## Instruction
Read through the lines below for the string "湖北金裕恒通商品经营有限公司" and copy each one that has it.

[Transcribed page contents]
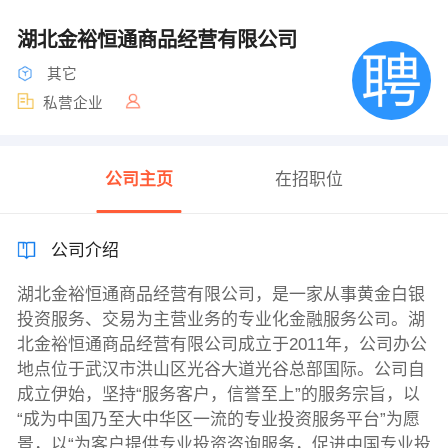
湖北金裕恒通商品经营有限公司
其它
私营企业
公司主页
在招职位
公司介绍
湖北金裕恒通商品经营有限公司，是一家从事黄金白银
投资服务、交易为主营业务的专业化金融服务公司。湖
北金裕恒通商品经营有限公司成立于2011年，公司办公
地点位于武汉市洪山区光谷大道光谷总部国际。公司自
成立伊始，坚持“服务客户，信誉至上”的服务宗旨，以
“成为中国乃至大中华区一流的专业投资服务平台”为愿
景，以“为客户提供专业投资咨询服务，促进中国专业投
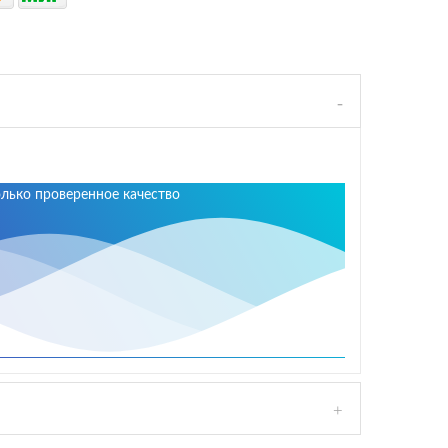
олько проверенное качество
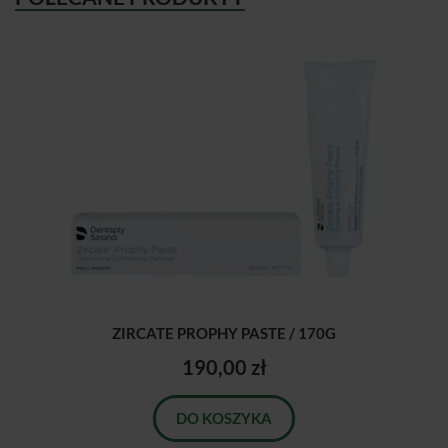
ZIRCATE PROPHY PASTE / 170G
190,00 zł
DO KOSZYKA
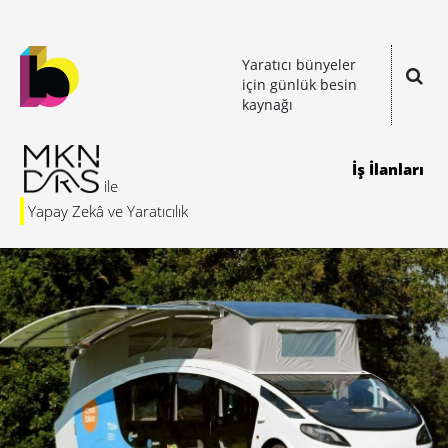
Yaratıcı bünyeler
için günlük besin
kaynağı
İş İlanları
Yapay Zekâ ve Yaratıcılık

## Solution to this problem
湖北金裕恒通商品经营有限公司
湖北金裕恒通商品经营有限公司，是一家从事黄金白银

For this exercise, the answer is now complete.